### Task data:
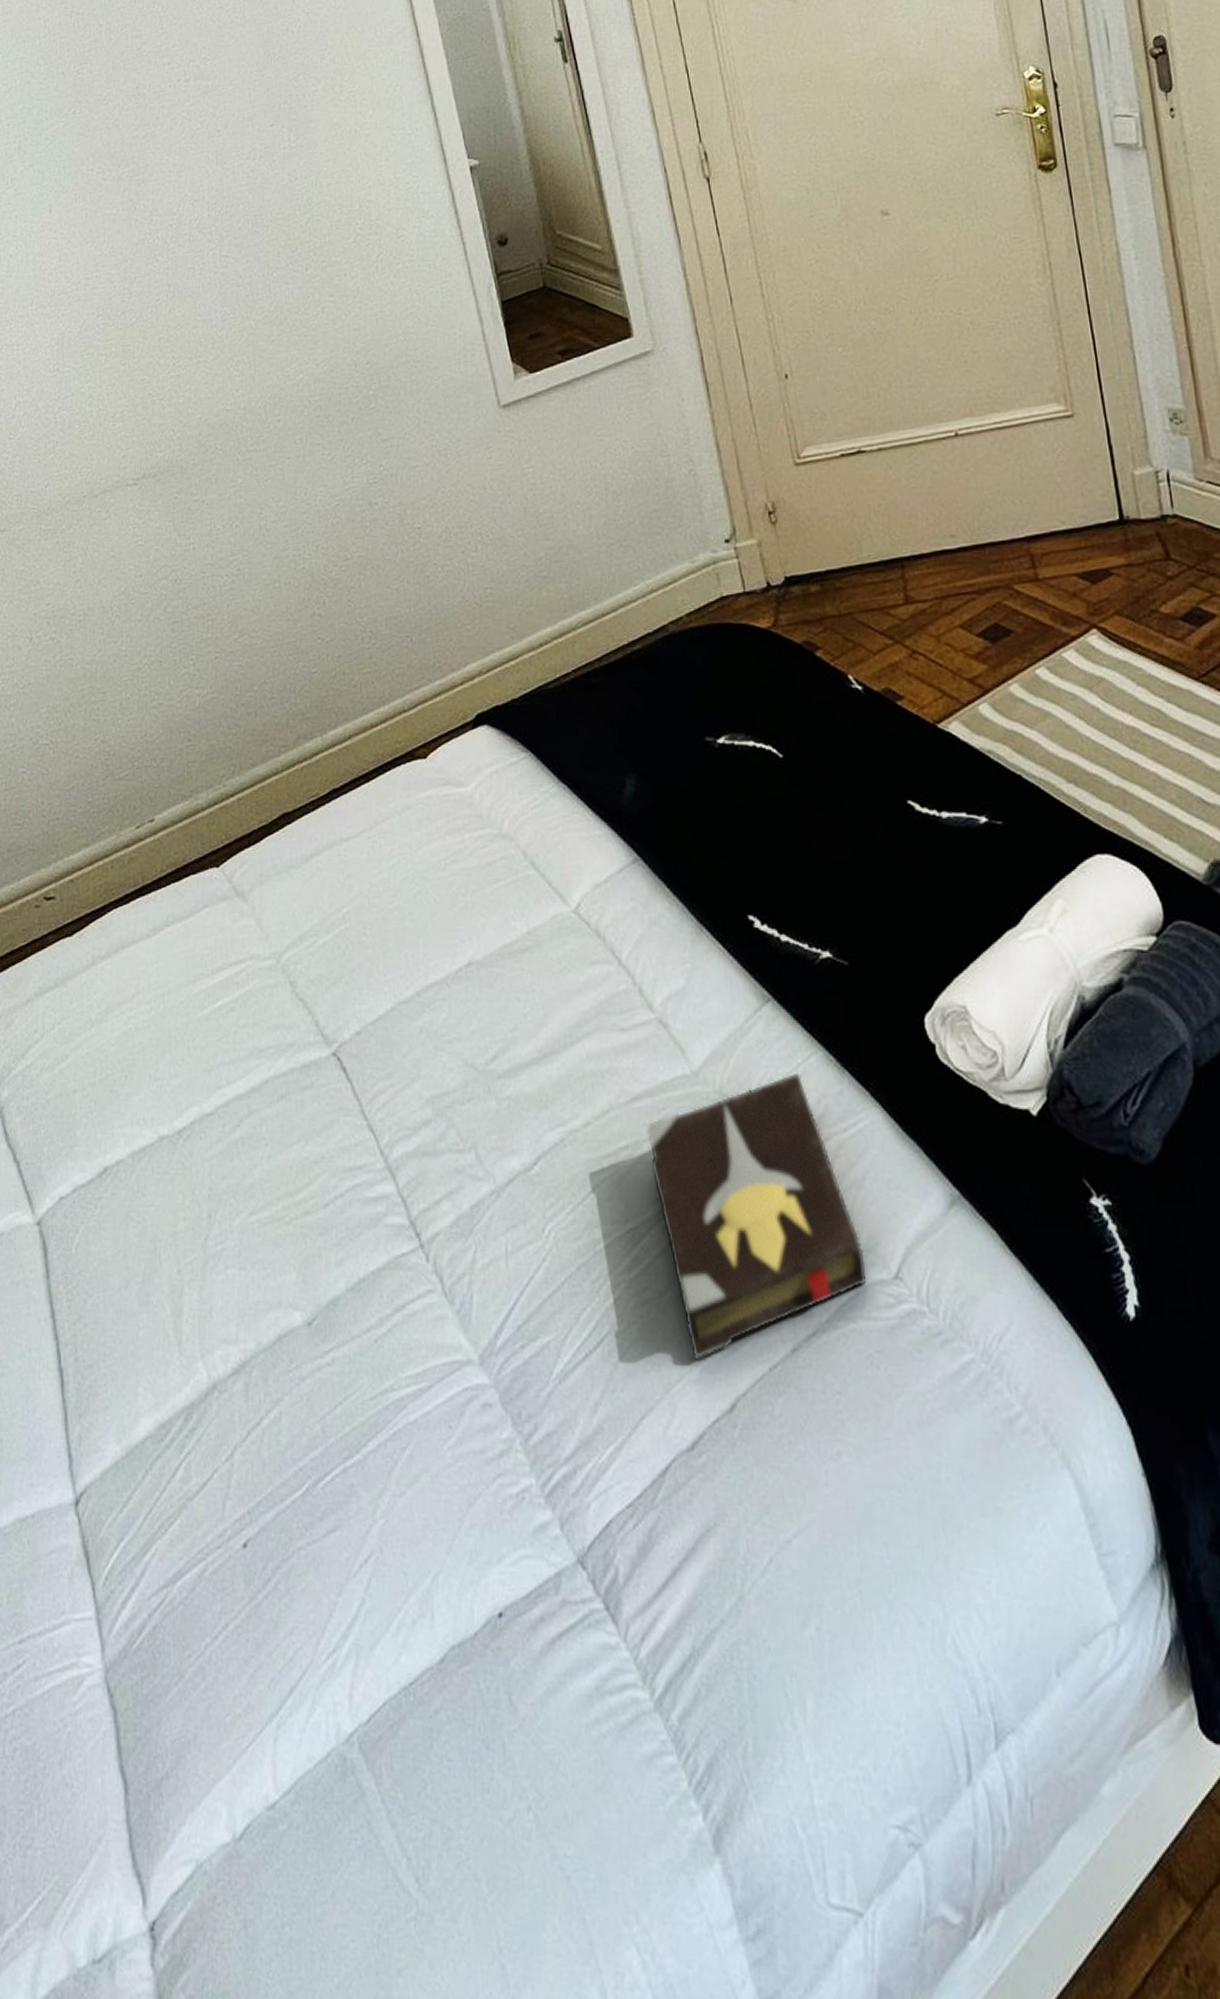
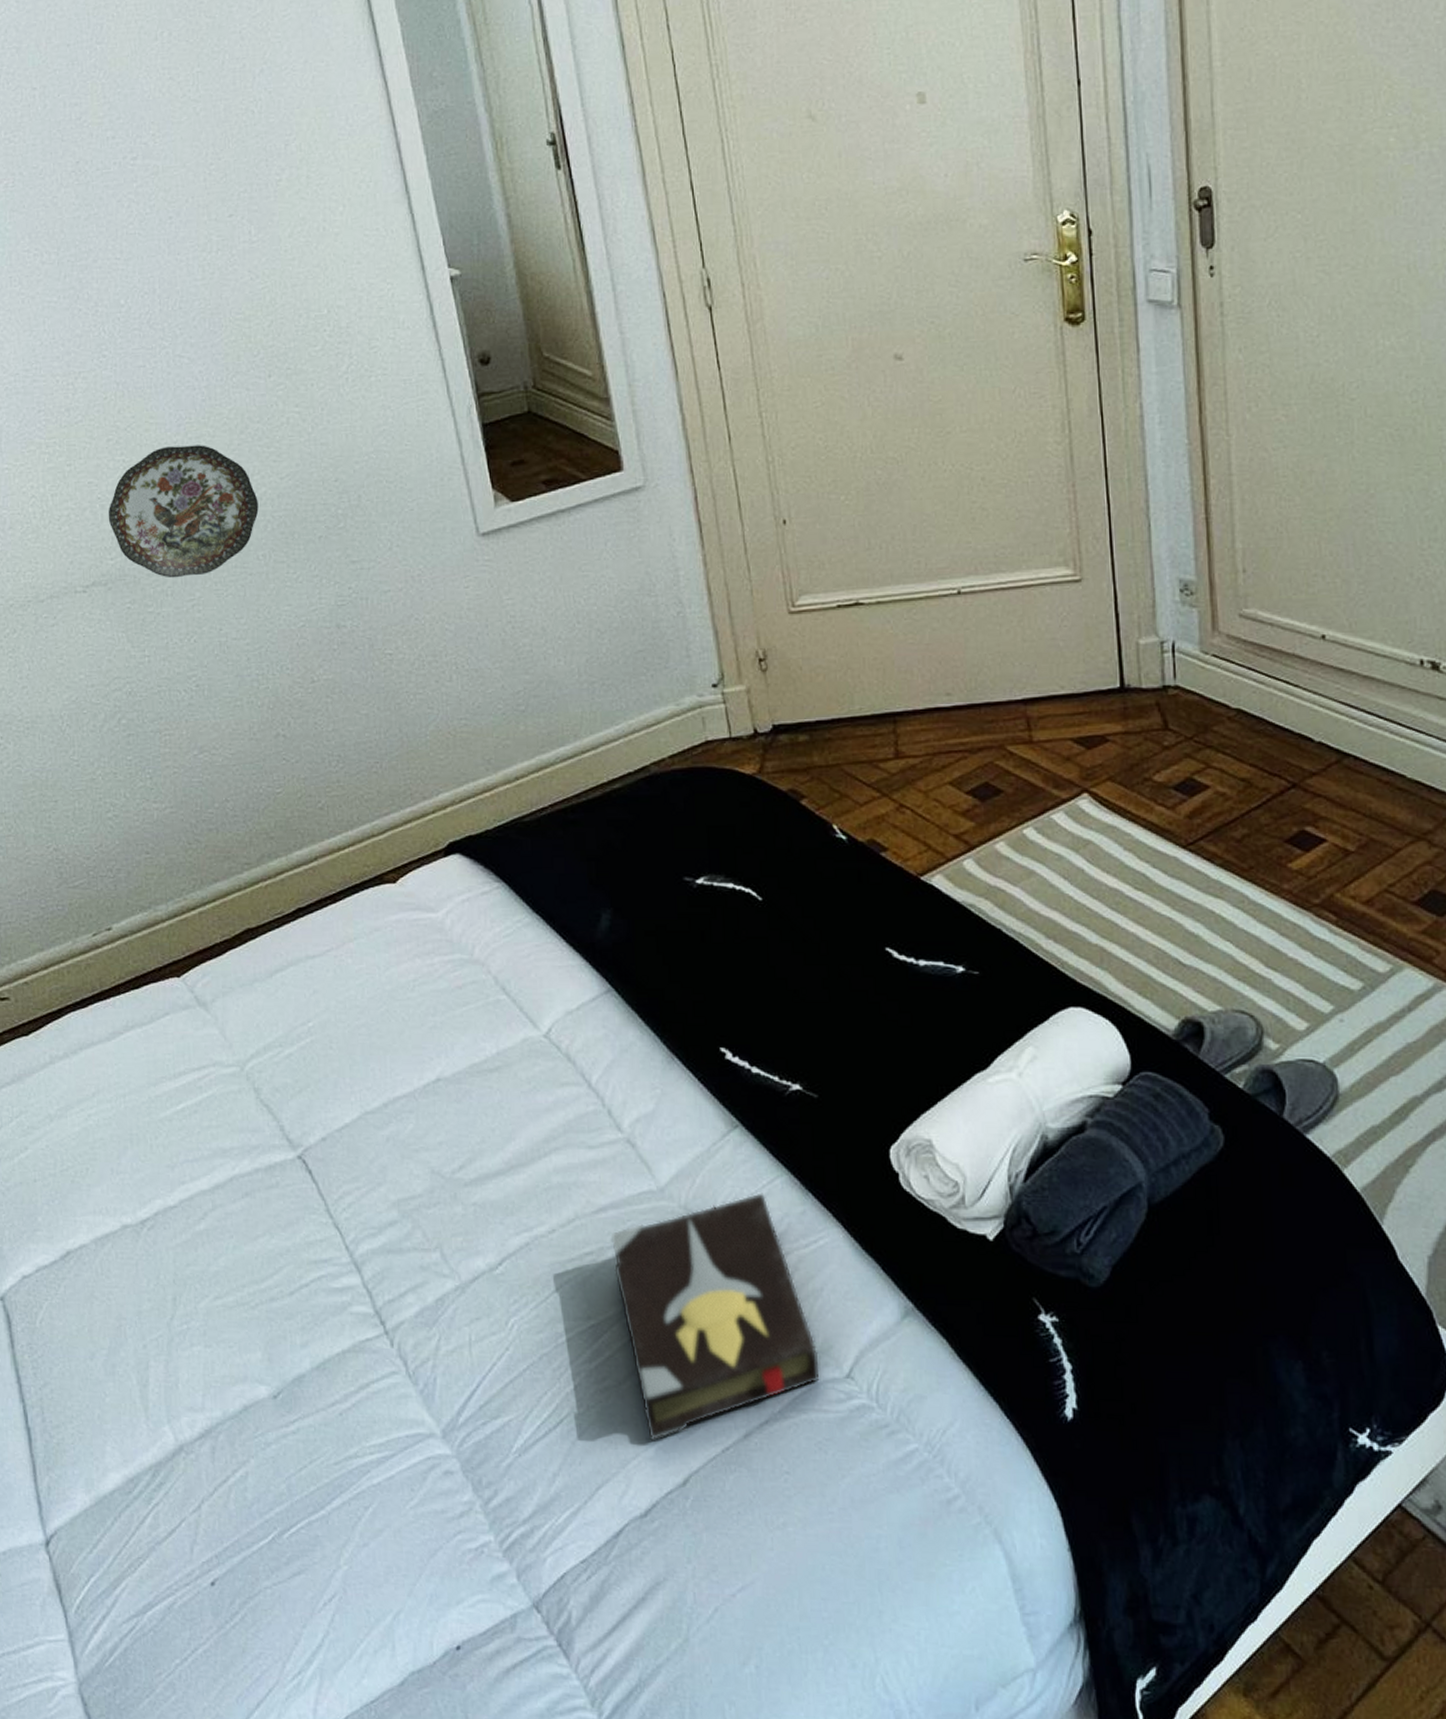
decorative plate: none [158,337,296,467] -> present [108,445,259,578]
==
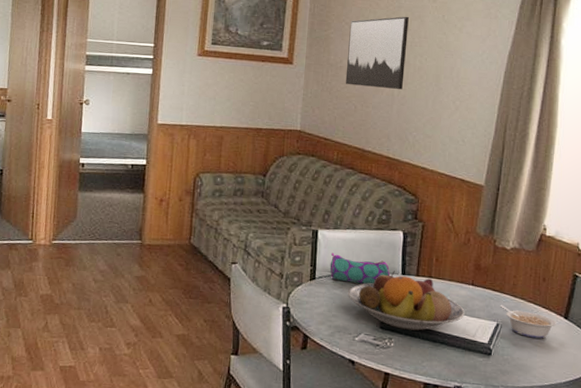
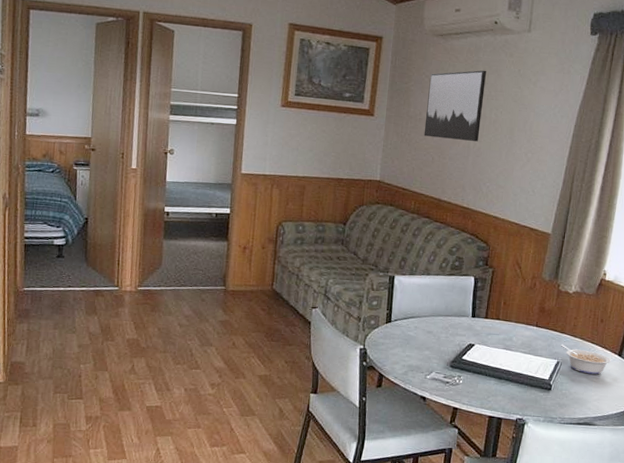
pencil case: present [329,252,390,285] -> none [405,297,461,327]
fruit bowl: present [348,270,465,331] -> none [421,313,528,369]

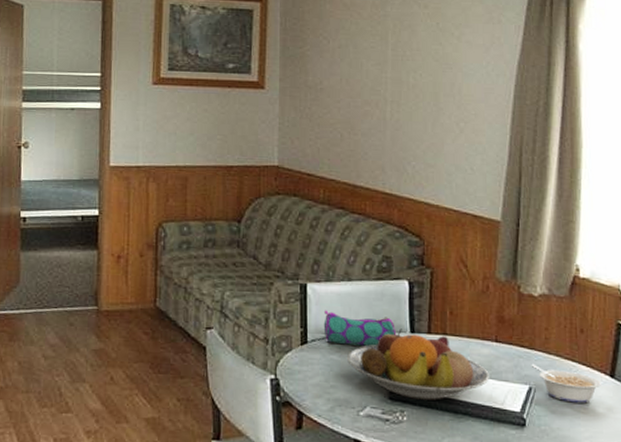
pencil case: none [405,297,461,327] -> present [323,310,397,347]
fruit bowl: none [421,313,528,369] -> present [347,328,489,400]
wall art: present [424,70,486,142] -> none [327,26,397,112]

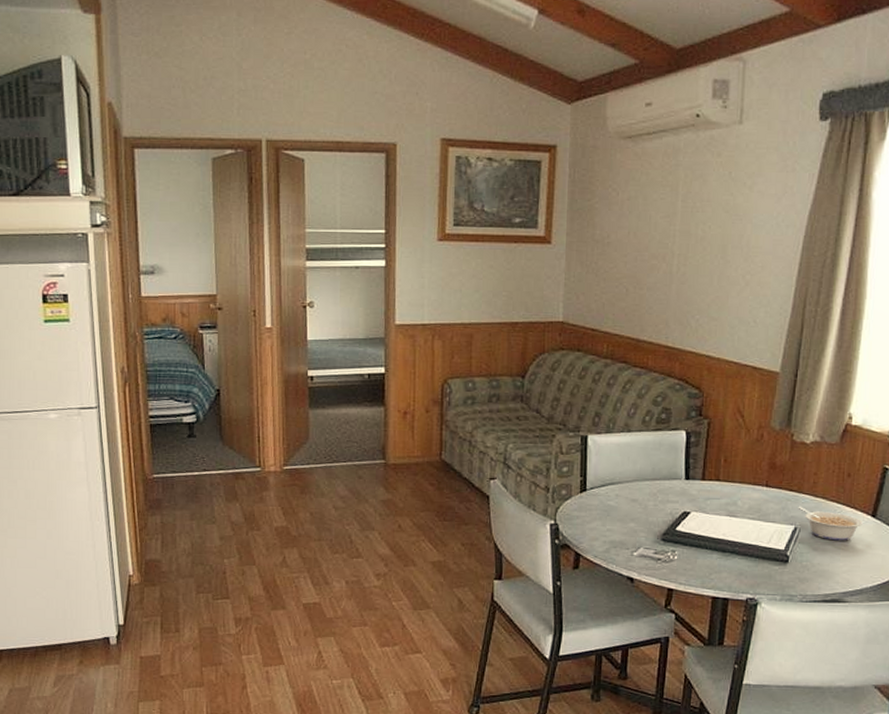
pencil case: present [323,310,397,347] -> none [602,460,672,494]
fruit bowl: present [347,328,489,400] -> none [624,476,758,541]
--
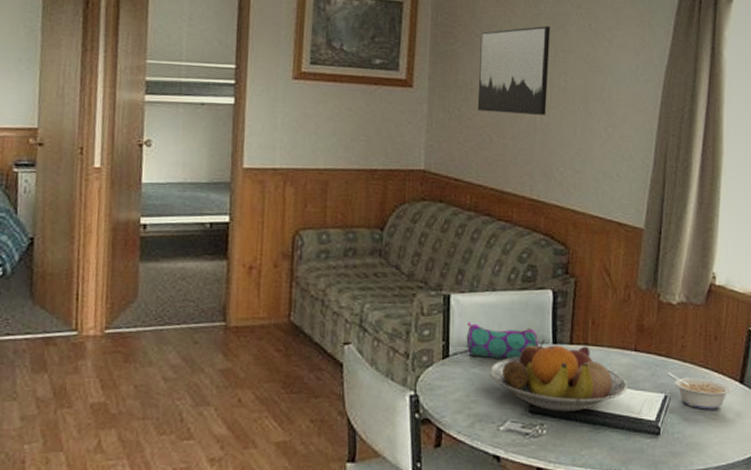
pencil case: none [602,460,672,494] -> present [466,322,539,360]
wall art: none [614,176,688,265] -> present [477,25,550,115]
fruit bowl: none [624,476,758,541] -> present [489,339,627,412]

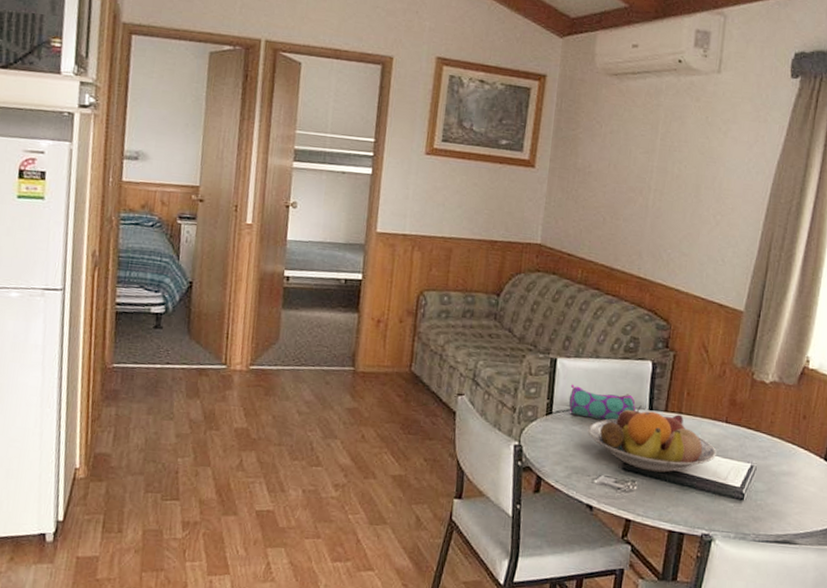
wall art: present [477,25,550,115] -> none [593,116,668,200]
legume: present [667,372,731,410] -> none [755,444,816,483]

### Problem to work on:
Transcribe, from the material above, the stretch starting at the line with "pencil case: present [329,252,390,285]" and ending at the line with "fruit bowl: present [347,328,489,400]", both included, exactly. Do not carry over pictures.

### Response:
pencil case: present [329,252,390,285] -> none [405,297,461,327]
fruit bowl: present [348,270,465,331] -> none [421,313,528,369]

pencil case: none [405,297,461,327] -> present [323,310,397,347]
fruit bowl: none [421,313,528,369] -> present [347,328,489,400]
wall art: present [424,70,486,142] -> none [327,26,397,112]

pencil case: present [323,310,397,347] -> none [602,460,672,494]
fruit bowl: present [347,328,489,400] -> none [624,476,758,541]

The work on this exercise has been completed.